■ **TASK**
Check each line of the material below for "moved". Report how many have it, with no other words.

■ **GIVEN DATA**
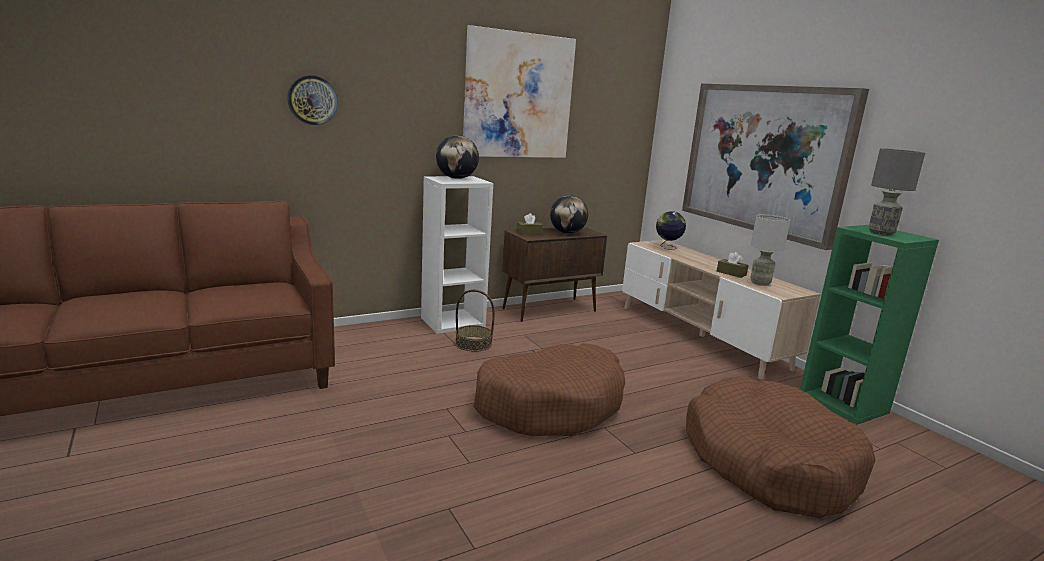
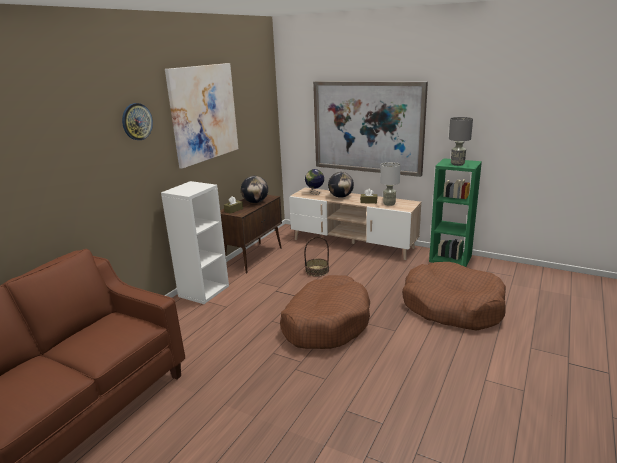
camera: 30 degrees left, 5 degrees up
wall clock [287,75,338,125] -> wall clock moved to [122,103,153,140]
globe [436,135,479,179] -> globe moved to [328,172,354,198]
basket [455,290,495,352] -> basket moved to [304,237,329,277]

■ **EXERCISE RESULT**
3